Many of us at some time or other may have come across a requirement to specify the beneficiary owner or ultimate beneficiary of some company/société, and banks to have a Know Your Customer (KYC) requirement, it seems, to abide by corporate governance legislation. Non-charitable Trusts on the other hand are structures that seem wholly impervious, secretive and above such governance considerations. There are many valid reasons notaries and legal specialists find Trusts, which operate in Mauritius under the 2001 enacted legislation, very useful instruments for their generally wealthy clients: management of family wealth over generations, tax and succession planning, inheritance tax issues, asset protection and confidentiality for instance.

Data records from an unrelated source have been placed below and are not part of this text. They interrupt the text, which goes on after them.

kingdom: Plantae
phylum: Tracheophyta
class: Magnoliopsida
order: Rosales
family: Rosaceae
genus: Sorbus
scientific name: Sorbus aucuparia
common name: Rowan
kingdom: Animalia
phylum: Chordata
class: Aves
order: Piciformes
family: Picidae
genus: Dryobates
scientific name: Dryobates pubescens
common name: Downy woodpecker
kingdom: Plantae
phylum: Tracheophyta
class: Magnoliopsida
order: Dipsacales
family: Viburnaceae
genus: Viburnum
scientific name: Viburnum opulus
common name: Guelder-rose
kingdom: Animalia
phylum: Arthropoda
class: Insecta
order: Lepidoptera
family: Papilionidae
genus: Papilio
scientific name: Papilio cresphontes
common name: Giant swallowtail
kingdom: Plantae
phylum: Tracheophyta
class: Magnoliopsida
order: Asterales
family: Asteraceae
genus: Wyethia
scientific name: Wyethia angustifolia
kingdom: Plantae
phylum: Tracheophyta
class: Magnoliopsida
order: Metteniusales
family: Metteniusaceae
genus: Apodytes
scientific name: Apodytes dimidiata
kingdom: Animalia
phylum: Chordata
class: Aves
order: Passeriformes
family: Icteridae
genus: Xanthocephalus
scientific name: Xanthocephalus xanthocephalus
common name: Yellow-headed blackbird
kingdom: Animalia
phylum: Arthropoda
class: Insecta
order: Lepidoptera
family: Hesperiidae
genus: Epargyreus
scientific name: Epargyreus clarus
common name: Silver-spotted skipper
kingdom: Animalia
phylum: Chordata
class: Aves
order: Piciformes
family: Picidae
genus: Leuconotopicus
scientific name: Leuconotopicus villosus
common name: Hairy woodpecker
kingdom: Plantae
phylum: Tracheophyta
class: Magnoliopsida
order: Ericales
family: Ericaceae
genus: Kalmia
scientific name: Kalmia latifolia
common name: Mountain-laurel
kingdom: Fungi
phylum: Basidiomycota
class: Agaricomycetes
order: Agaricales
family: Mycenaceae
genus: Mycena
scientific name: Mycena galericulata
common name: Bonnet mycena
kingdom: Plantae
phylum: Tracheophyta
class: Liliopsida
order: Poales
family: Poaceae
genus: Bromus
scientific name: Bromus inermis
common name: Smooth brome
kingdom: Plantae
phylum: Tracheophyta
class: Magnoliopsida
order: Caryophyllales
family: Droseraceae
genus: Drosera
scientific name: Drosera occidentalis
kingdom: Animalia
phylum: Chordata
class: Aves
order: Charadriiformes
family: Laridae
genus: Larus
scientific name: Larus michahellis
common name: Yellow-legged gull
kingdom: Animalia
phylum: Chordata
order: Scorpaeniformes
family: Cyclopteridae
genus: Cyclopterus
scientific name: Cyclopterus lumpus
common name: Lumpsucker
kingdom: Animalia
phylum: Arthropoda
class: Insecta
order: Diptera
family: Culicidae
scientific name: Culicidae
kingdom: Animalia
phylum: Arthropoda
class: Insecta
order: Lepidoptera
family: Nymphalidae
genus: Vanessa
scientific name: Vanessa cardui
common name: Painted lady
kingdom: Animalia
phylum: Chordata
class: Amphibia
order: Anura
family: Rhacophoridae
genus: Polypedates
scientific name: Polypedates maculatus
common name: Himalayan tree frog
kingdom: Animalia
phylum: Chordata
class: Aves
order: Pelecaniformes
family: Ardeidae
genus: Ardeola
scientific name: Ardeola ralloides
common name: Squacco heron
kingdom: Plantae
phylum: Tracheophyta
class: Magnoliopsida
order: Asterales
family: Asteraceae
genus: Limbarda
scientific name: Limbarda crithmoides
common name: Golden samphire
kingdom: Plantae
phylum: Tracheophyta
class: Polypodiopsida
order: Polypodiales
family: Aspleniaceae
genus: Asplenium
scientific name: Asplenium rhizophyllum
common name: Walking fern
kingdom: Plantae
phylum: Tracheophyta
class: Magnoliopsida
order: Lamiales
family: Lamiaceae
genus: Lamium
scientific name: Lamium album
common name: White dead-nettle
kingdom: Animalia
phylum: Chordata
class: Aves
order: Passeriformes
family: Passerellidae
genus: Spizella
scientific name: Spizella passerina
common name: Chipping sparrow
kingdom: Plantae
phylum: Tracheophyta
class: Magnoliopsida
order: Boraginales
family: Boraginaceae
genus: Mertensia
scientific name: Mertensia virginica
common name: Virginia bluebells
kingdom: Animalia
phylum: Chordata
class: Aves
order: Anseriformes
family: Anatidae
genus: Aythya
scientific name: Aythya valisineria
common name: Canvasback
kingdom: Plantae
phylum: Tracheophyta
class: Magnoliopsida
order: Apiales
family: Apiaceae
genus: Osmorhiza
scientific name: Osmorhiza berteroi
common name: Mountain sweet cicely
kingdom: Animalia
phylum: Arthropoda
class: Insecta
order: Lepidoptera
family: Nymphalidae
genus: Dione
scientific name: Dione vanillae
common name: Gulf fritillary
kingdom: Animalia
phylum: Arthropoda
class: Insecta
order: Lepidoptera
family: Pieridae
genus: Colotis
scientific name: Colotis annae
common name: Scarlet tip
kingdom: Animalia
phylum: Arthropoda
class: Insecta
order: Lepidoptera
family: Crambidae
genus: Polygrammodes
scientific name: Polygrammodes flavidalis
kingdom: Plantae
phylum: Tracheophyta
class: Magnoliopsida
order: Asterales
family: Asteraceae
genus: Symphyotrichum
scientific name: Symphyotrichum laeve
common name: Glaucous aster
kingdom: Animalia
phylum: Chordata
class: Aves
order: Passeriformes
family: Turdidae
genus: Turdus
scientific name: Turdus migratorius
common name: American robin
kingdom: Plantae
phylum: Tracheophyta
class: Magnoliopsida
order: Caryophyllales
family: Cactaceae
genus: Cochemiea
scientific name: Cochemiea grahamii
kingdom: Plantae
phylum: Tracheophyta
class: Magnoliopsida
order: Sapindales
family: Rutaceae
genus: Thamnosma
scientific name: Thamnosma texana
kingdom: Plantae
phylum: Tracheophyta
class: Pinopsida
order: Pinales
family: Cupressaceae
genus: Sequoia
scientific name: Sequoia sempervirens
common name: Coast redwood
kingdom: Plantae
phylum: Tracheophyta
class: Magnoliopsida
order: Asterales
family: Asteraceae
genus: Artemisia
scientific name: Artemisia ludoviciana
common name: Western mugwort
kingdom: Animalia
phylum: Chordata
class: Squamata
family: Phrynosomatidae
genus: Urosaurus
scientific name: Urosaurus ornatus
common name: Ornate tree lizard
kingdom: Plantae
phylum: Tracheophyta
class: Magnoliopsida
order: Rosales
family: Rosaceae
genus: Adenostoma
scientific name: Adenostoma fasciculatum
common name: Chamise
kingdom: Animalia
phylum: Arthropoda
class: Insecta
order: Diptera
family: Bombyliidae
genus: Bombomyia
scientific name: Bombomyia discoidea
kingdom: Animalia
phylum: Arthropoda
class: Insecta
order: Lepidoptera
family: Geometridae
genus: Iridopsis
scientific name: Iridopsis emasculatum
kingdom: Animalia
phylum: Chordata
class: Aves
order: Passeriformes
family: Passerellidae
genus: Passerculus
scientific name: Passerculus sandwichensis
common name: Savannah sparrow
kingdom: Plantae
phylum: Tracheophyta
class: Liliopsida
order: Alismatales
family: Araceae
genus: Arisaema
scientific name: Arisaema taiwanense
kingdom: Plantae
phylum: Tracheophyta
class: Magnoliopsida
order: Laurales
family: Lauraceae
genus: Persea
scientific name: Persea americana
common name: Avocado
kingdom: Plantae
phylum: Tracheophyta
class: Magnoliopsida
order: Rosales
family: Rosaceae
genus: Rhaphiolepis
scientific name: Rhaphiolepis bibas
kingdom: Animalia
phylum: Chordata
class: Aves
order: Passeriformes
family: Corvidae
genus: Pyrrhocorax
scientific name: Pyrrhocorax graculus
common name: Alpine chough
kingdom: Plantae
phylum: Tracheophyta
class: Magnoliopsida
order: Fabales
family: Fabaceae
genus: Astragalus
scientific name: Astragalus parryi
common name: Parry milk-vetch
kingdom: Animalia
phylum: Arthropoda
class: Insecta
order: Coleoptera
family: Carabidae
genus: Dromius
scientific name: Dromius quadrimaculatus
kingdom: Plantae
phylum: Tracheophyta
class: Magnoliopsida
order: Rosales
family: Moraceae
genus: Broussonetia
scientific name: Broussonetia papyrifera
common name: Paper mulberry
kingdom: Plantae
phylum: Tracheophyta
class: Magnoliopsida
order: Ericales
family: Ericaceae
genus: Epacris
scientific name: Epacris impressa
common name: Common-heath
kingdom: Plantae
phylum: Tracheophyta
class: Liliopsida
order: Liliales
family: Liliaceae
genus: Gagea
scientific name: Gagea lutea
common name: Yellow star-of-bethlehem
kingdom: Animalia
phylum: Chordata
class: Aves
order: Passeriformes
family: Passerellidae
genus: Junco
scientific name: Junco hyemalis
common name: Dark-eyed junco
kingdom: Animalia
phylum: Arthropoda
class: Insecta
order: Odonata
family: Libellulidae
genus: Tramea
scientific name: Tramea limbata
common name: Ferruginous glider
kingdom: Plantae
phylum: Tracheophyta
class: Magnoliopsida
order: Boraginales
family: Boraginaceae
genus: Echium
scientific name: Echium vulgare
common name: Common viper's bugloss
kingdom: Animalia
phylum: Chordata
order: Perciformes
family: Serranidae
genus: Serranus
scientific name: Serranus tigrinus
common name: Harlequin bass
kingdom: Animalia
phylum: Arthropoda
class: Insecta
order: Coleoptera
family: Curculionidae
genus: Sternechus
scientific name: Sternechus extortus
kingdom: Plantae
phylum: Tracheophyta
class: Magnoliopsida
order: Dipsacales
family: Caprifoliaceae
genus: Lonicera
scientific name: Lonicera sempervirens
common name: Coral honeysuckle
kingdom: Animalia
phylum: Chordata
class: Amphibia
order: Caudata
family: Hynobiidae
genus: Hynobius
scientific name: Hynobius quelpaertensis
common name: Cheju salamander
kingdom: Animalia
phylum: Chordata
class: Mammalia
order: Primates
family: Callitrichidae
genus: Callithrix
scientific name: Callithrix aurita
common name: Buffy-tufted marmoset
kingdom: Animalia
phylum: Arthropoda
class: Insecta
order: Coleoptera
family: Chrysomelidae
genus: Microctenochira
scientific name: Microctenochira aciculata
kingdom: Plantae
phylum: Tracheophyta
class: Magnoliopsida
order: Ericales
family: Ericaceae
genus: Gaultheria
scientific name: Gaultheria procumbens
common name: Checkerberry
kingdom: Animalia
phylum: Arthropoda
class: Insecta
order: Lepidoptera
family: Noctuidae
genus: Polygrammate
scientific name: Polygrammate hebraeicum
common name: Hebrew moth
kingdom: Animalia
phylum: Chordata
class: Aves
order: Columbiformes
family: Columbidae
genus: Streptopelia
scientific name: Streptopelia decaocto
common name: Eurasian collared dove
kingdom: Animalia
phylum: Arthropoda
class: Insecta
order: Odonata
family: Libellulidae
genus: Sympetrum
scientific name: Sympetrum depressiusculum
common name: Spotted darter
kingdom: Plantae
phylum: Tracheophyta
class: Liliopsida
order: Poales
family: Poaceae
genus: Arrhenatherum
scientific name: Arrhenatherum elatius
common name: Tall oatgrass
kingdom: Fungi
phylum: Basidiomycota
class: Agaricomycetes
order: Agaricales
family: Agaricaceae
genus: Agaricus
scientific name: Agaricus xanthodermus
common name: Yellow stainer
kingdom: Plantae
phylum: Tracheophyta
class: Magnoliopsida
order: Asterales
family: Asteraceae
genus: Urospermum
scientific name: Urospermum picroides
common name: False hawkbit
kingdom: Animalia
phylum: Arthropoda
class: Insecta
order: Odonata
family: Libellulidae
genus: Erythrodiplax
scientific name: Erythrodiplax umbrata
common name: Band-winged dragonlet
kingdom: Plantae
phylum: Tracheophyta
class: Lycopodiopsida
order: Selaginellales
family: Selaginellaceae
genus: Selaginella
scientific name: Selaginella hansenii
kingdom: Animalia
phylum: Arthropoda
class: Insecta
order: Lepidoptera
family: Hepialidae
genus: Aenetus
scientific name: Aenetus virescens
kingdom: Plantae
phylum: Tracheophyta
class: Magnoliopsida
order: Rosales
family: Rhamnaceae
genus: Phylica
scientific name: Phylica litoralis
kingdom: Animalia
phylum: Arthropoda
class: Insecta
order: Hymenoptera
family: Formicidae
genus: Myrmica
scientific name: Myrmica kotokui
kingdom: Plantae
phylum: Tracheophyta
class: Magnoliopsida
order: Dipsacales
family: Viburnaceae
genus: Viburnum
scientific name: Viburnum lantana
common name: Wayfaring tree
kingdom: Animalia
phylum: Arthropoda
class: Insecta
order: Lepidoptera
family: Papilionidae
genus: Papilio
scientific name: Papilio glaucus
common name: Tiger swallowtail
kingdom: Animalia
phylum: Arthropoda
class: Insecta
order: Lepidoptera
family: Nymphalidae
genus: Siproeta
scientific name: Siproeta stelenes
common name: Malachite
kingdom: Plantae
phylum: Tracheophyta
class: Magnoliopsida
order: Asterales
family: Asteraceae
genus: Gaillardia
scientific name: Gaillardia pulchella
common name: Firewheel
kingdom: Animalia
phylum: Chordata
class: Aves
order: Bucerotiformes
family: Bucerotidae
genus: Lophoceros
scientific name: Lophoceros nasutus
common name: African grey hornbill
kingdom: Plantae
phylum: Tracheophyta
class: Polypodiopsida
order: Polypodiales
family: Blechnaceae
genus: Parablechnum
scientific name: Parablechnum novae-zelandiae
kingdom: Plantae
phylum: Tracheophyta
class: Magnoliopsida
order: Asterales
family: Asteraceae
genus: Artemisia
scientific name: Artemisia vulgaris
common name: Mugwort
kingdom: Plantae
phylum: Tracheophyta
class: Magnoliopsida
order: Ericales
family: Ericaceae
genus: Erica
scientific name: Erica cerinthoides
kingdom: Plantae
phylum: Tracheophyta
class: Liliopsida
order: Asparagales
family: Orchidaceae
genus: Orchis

Those very features of confidentiality and secrecy are also powerful adjuncts in the marketing of the Mauritius financial jurisdiction by talented Assets Managers and other finance professionals, local or expatriate, but this aspect need not concern us unduly here. What may concern the financial and legal community, at a time when other types of structures are subject to good governance scrutiny, is whether Trusts should continue to operate under the cloak of total secrecy, without even a minimum need to register anywhere with any regulatory body. And what if there are good grounds by competent investigative agencies to believe that a trust may have been set up or may be used to hide or protect proceeds of a corrupt or an unlawful activity?
The question is not merely rhetorical for several reasons but obviously as laymen we can only suggest that legal and financial minds pore over the issues in the light of growing worldwide demands for greater transparency, less corruption and better governance.
Trusts were prime vehicles in the notorious Pandora Papers financial scams, while Russian and Ukrainian oligarchs have recently been found to have an avid appetite for trusts and their layers of complex ownership structures to hide massive amounts of luxury properties and assets suspected to have been unlawfully or criminally acquired. Under current local or international trust secrecy laws, authorities rarely even bother to scan or prioritise them in any investigation.
As the country painfully got out of the Financial Action Task Force/Eastern and Southern Africa Anti-Money Laundering Group (FATF/ESAMLAG) grey list and the EU blacklist, we mentioned then that those institutions, including the IMF and the EU, would be upgrading their sights to address the elephant in the room, that is, massive money-laundering generated through high-level corruption, something that took even greater prominence during the pandemic as we know.
In 2022, FATF Ministers highlighted the serious impact of grand and systemic corruption on economies and societies, as well as impeding the effective implementation of the FATF Standards. Encouragingly therefore, both the FATF and the EU are now pressing for countries to apply greater transparency rules and are explicitly telling them that they need at least to set up a national register of Trusts and to record such necessary beneficiary information that would limit the scope for abusing trusts towards corruption and other financial crimes.
As we prepare for that next level, our legal/financial professionals and the concerned Ministry should have started assessing what changes might well be needed to our twenty-year-old trust legislation.